Are we already entering the post-touch era? That question is prompted by Tobii Technology's announcement on Wednesday that next week it will sell to developers a device enabling Windows 8 users to control their computers with their eyes.
The USB peripheral device, called REX and described by the Swedish company as a "gaze interaction peripheral," is a strip that attaches to a computer screen, utilizes the company's Tobii Gaze software , and enables a user to control such functions as selecting, scrolling, zooming, and navigating through eye movements alone.
The company, founded in 2001, said the device is first being offered to developers in order to create a supply of applications that take advantage of eye-tracking , and a consumer version is planned for release in the second half of 2013. The Developer Edition goes for $995, including a software development kit and other support. The consumer price has not been announced.
When the consumer version is released, the company said only an initial run of 5,000 REX units will be offered, in order to prove the viability of the technology and the market. The product is targeted for Windows 8 devices, and Tobii has indicated it expects the technology to be integrated into laptops, tablets and screens within the next few years.

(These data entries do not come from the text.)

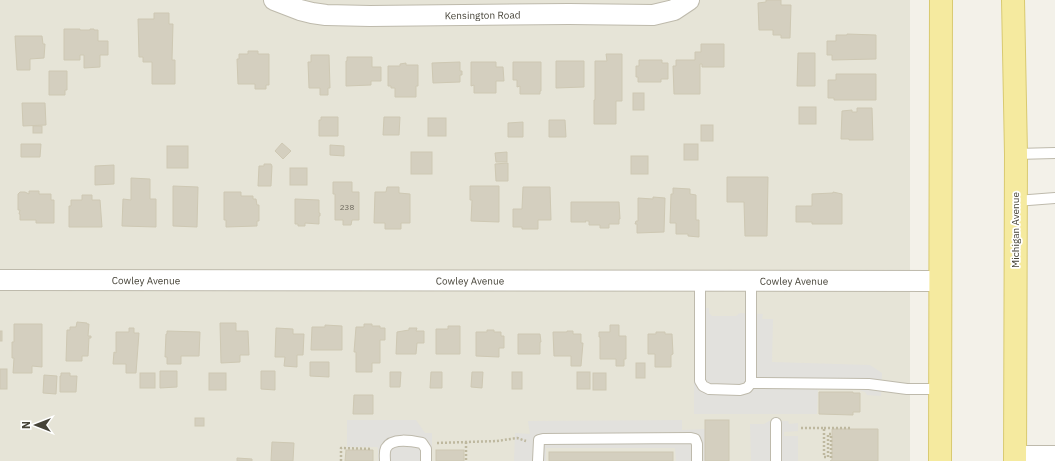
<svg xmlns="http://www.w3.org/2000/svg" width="1055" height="461" viewBox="0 0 1055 461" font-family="'IBM Plex Sans',sans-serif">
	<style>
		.residential { fill: #e6e4d7 }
		.parking { fill: #e2e1dd }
		.building { fill: #d4cfbf; stroke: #cec8b3 }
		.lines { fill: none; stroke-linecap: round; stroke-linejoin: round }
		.lane-casing { stroke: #bebaac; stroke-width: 12 }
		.street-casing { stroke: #bebaac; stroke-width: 22 }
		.primary-casing { stroke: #d9ca70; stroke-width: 24 }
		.path { stroke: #beb89f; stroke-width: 2.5; stroke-dasharray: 2 2; stroke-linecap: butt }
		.lane { stroke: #fff; stroke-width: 10 }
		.street { stroke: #fff; stroke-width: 20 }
		.primary { stroke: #f5ea9f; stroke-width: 22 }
		.labels { text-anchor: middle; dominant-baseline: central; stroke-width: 3.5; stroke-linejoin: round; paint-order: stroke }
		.number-label { font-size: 8px; fill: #6a665a }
		.street-label { font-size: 10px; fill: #464338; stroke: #fff }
	</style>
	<rect width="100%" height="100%" fill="#f3f1e9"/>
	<rect class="residential" x="0" y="0" width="910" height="461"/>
	<g class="parking">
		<polygon points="694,308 709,308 709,313 712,316 736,316 740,313 763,314 762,319 773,319 772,362 870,365 882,373 881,396 867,395 865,392 856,389 818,389 817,414 694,414"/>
		<polygon points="347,420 416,420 425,433 432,433 432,461 378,461 378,448 377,447 347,447"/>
		<polygon points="682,420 682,430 705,429 705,461 676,461 675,448 546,448 546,461 514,461 515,433 530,434 528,421"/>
		<polygon points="769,421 788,421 789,424 798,423 798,431 784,432 784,436 798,436 798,461 751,461 750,424 764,424"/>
	</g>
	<g class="building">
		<polygon points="766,0 781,0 781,5 791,5 790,38 781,38 781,35 773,35 773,30 759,30 758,3 766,2"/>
		<polygon points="154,13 169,13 169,24 173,24 172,60 175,60 175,84 152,84 152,62 143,62 143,57 139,57 138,19 154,19"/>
		<polygon points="64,29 80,29 80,30 90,30 90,29 94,29 94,30 98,30 98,41 108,41 108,55 100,55 100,67 84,68 84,55 80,55 80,60 64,60"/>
		<polygon points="847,34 876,35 876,59 832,60 832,55 827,55 827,41 836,41 836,35 847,35"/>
		<polygon points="15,36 42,36 43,44 45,44 44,58 30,59 30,70 17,70"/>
		<polygon points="701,44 724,44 724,67 702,67 702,64 700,64 700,94 674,94 673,66 676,66 676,60 695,60 695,52 701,52"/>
		<polygon points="248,51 258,51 258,54 269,54 269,85 266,85 266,89 255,89 255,84 238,84 237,59 239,59 239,54 248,54"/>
		<polygon points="798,53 815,53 815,86 797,86"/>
		<polygon points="606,54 622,54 622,101 616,101 616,124 594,124 594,100 595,100 595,61 607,61"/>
		<polygon points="311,55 329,55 330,88 328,88 328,95 320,95 320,88 309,88 308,62 311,62"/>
		<polygon points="347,57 372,57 372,67 381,67 381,81 371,81 371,85 346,86 346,61 347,61"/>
		<polygon points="639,60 662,60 662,63 668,63 668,79 661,79 661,82 638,82 638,77 636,77 636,66 639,66"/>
		<polygon points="556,61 584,61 584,87 556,88"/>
		<polygon points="460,62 460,71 462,71 462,75 460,75 460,82 433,83 432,63"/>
		<polygon points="471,62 496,62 496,67 503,67 504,81 496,81 496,93 474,93 474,85 471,86"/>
		<polygon points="513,62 541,62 541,91 540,91 540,94 520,94 520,86 517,87 517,80 513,80"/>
		<polygon points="406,63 406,65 418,65 418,86 416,86 416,97 395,97 395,88 391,88 391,86 388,86 388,66 400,66 400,64"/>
		<polygon points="49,71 67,71 67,90 65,90 65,95 49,95"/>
		<polygon points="836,74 876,74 876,100 834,100 834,98 828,98 828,80 836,80"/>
		<rect x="633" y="93" width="11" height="17"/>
		<polygon points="22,103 45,103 46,125 23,126"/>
		<rect x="799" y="107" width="17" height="17"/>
		<polygon points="857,108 872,108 873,140 849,140 849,139 841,139 842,111 852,110 852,112 857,112"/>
		<polygon points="321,117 338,117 338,136 319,136 319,120 321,120"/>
		<polygon points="384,117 400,117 399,135 383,135"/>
		<rect x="428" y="118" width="18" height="18"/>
		<polygon points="549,120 565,120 566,137 549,137"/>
		<polygon points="523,122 523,137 508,137 508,123"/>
		<rect x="701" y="125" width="12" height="16"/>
		<rect x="33" y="126" width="9" height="7"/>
		<polygon points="282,143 291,151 283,159 275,151"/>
		<polygon points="21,144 41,144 40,157 21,157"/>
		<rect x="684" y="144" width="14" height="16"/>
		<polygon points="330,145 344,146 344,156 330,155"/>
		<rect x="167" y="146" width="21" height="22"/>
		<rect x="411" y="152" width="21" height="22"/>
		<polygon points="507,152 507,162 496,162 495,153"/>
		<rect x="631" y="156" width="17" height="18"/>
		<polygon points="508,163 508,181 496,181 495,164"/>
		<polygon points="264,164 271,164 272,166 271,186 258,186 259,166 264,166"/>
		<polygon points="114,165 114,184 95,185 95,166"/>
		<rect x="290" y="168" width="17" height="17"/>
		<polygon points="727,177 768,177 767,236 745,236 744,202 727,202"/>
		<polygon points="131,178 150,179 150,199 156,199 156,227 122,226 123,199 131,200"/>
		<polygon points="333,182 352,182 352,192 359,192 359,220 352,220 351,225 343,225 343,220 335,220 335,194 333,194"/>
		<polygon points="173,186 198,187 197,227 173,226"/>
		<polygon points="470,186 499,186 499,222 471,221 472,200 470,200"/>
		<polygon points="387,187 399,187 399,193 410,194 410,223 401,223 401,229 385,229 385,223 374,223 375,192 386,192"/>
		<polygon points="523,187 550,187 551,220 538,220 538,229 522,229 522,227 513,227 513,209 522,209"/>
		<polygon points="673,188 690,189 690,194 696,195 696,220 699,220 699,237 688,236 688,234 676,234 676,223 670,223 671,194 673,194"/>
		<polygon points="29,191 39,191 39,194 51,194 51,200 54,200 54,223 36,223 36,220 20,220 20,214 19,214 20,210 18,210 18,194 20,192 25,192 29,194"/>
		<polygon points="224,192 241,192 241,196 253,196 253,199 256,199 257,205 259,205 259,221 257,221 257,226 226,227 226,220 224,220"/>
		<polygon points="833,192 842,194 842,224 812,224 812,222 796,222 796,206 812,206 812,194 833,193"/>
		<polygon points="82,195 92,195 92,200 100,200 102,227 69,227 69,206 71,206 71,200 82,200"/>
		<polygon points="653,197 665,198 664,232 637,233 637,224 635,224 636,221 638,221 638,198 653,199"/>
		<polygon points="295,199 319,200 319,213 320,213 320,216 319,216 319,224 305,223 305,226 298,226 298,224 295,224"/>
		<polygon points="571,202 619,202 620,219 619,219 619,224 609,224 609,228 600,228 600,225 589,225 589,221 585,221 586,222 571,222"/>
		<polygon points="77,322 87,323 87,324 89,324 88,336 91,336 91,338 89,338 88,356 82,356 82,361 66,361 67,330 70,330 70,327 76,327"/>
		<polygon points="220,323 236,323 236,331 248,331 249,355 240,355 240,362 221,363"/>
		<polygon points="14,324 42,324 42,367 32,366 32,373 13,373 14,358 12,358 12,342 14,342"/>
		<polygon points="364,324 372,324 372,326 380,326 380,328 385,328 385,340 380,340 380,363 372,363 372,372 356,372 356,352 354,352 356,327 364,327"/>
		<polygon points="325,325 342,326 342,350 311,350 312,327 325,327"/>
		<polygon points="610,325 619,325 619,336 626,336 626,359 624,359 624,366 616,366 616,359 600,359 600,337 599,337 599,332 610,332"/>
		<polygon points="448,326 460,326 460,354 436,354 436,329 448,329"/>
		<polygon points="129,328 134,328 134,333 139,333 136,373 126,373 126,364 113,364 114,352 116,353 116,332 129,332"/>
		<polygon points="276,328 293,329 293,334 304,334 303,355 297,355 297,367 284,366 285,357 275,357"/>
		<polygon points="409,328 417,328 416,331 424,331 424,343 417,343 416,354 396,354 397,332 409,330"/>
		<polygon points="487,330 494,330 494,332 501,332 501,336 504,336 504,348 499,348 499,357 476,356 476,332 487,332"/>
		<rect x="0" y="331" width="2" height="10"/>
		<polygon points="167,331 200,332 199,356 181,356 181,364 167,364 167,357 165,357 166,334 167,334"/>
		<polygon points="567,331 573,331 573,334 581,334 581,343 583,343 581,366 571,366 571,356 554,356 553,332 567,332"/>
		<polygon points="656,332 665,332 665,334 672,334 673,354 671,355 671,367 655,367 655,354 648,354 648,334 656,334"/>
		<polygon points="518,334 540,334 541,342 540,342 540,354 518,354"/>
		<polygon points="310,362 329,362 329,377 310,376"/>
		<rect x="636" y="363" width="9" height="15"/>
		<rect x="0" y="369" width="7" height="20"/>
		<polygon points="160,371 177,371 177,387 160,388"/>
		<polygon points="261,371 275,371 275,390 261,389"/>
		<polygon points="390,372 401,372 400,387 390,387"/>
		<polygon points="431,372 442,372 442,388 430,388"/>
		<polygon points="472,372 483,372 482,388 471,387"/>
		<rect x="512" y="372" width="10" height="17"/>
		<rect x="577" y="372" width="13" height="17"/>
		<polygon points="61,373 70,373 70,376 77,376 76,392 60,392 60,376 61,376"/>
		<rect x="140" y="373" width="15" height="15"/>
		<rect x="209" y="373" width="17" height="17"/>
		<rect x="593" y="373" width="13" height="17"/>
		<polygon points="44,375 57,376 56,394 43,393"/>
		<polygon points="819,392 853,392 853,393 860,393 860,412 853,412 853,415 819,414"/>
		<polygon points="354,395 373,395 373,414 353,414"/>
		<rect x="195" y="418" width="9" height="8"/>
		<rect x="705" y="420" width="24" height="41"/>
		<polygon points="832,429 878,429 878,461 830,461 832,460"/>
		<polygon points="272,442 294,443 293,461 271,461"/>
		<polygon points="346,450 373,450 373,461 345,461"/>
		<rect x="436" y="450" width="28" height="11"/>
		<rect x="549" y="452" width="124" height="9"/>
		<polygon points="237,458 252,459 252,461 237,461"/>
	</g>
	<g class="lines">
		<g class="lane-casing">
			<g id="lane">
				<polyline points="1016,154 1055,153"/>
				<polyline points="1015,201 1055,198"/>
				<polyline points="700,281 700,381 703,386 709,389 740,390 747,388 751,383 869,384 907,389 939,389"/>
				<polyline points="751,383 751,281"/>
				<polyline points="776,423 776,461"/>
				<path d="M 385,461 C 385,457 384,452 386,448 C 392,437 412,441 422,443 L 426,449 L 426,461"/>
				<polyline points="538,461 539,440 543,439 691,438 695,439 697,444 697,461"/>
			</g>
		</g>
		<g class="street-casing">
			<g id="street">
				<path id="s1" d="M 274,0 L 300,10 L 312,13 L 326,15 L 370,16 L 569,14 L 653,15 L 674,10 L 689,0"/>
				<path id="s2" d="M 0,280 L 940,281"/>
				<polyline points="1015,456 1055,456"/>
			</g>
		</g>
		<g class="primary-casing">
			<g id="primary">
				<polyline points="1013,0 1016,154 1015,461"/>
				<polyline points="940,461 941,0"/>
			</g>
		</g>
		<g class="path">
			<polyline points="801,428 824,428 824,457 828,457 828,434 831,434 831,460"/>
			<polyline points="824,428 851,428 851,429"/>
			<polyline points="466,442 466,461"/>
			<polyline points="437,443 497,441 517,438 526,441"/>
			<polyline points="341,461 341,448 372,449"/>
		</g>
		<use href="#lane" class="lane"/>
		<use href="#street" class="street"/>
		<use href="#primary" class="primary"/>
	</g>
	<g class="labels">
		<g class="number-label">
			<text x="347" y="207">238</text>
		</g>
		<g class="street-label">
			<text stroke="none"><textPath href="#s1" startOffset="211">Kensington Road</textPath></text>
			<text transform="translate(1015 230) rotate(-90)">Michigan Avenue</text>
			<text stroke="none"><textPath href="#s2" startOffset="146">Cowley Avenue</textPath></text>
			<text stroke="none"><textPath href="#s2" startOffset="470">Cowley Avenue</textPath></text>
			<text stroke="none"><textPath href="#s2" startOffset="794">Cowley Avenue</textPath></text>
		</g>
	</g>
	<g transform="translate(36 425) rotate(270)" stroke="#ffffff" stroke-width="3" paint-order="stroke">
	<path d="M0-3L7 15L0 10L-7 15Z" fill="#464338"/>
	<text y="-6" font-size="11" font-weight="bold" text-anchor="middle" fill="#464338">N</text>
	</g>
</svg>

At the 2012 Consumer Electronics Show, Tobii showed an interface called Gaze UI that was integrated into a pre-release Windows 8 laptop, utilizing a touchpad in conjunction with eye tracking. The company has said it sees this technology being used in conjunction with mice and keyboards, rather than completely replacing them. REX is scheduled to be demonstrated at this year's CES, which starts next week in Las Vegas.
The company's technology, which was initially developed in a research project at the Royal Institute of Technology in Stockholm, incorporates near-infrared micro-projectors, optical sensors and image processing. The micro-projectors generate reflection patterns on a user's eyes, and image sensors register the user's eyes and the projection patterns in real time. Image processing and mathematical models calculate the eyes' position and the point at which they are gazing.
Beyond Keyboard, Mouse
Ross Rubin, principal analyst for Reticle Research, noted that touch computing has opened the door "to the potential of interaction beyond a keyboard and mouse," as has mobile interaction based on accelerators and gyroscopes.
But, he said, the viability of eye gazing and other new technologies can be limited if they are not supported at the operating system level, because they "can only emulate some action that is already supported," such as pinch-to-zoom or hover. Even though there are an increasing number of companies offering new forms of interaction, Rubin told us, their technologies are built around APIs and their specific applications -- a situation that he does not see changing "in the near future."
Tobii's REX joins a continuing stream of releases and announcements that could point, someday, to the post-touch future. In addition to the growing cottage industry creating new uses for Microsoft's gestural controller Kinect, for instance, a company named Leap Motion has seeded its upcoming $70 controller and software for precise, 3D in-the-air gestural control to 50,000 developers. Its product, which Leap Motion said is "200 times more sensitive than existing motion-control technology," is also expected to be released this year.